Data items>
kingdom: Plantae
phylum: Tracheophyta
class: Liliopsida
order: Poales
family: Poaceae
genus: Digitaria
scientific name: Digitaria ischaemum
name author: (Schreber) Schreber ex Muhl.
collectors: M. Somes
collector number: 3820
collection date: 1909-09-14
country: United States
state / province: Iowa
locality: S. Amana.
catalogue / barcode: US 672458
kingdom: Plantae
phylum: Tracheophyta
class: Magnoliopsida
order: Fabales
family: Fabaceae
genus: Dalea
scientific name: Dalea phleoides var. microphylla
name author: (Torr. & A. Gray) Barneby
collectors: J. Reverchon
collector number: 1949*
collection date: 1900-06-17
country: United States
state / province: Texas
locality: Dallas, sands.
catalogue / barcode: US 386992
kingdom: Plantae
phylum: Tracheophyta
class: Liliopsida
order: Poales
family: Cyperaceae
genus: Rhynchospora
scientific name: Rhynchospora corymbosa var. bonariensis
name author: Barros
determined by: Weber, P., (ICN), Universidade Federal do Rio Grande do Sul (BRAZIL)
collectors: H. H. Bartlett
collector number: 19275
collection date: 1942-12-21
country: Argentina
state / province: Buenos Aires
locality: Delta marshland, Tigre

Task to complete> Reproduce every line of these entries without any changes.

Solution to the problem>
kingdom: Plantae
phylum: Tracheophyta
class: Liliopsida
order: Poales
family: Poaceae
genus: Digitaria
scientific name: Digitaria ischaemum
name author: (Schreber) Schreber ex Muhl.
collectors: M. Somes
collector number: 3820
collection date: 1909-09-14
country: United States
state / province: Iowa
locality: S. Amana.
catalogue / barcode: US 672458
kingdom: Plantae
phylum: Tracheophyta
class: Magnoliopsida
order: Fabales
family: Fabaceae
genus: Dalea
scientific name: Dalea phleoides var. microphylla
name author: (Torr. & A. Gray) Barneby
collectors: J. Reverchon
collector number: 1949*
collection date: 1900-06-17
country: United States
state / province: Texas
locality: Dallas, sands.
catalogue / barcode: US 386992
kingdom: Plantae
phylum: Tracheophyta
class: Liliopsida
order: Poales
family: Cyperaceae
genus: Rhynchospora
scientific name: Rhynchospora corymbosa var. bonariensis
name author: Barros
determined by: Weber, P., (ICN), Universidade Federal do Rio Grande do Sul (BRAZIL)
collectors: H. H. Bartlett
collector number: 19275
collection date: 1942-12-21
country: Argentina
state / province: Buenos Aires
locality: Delta marshland, Tigre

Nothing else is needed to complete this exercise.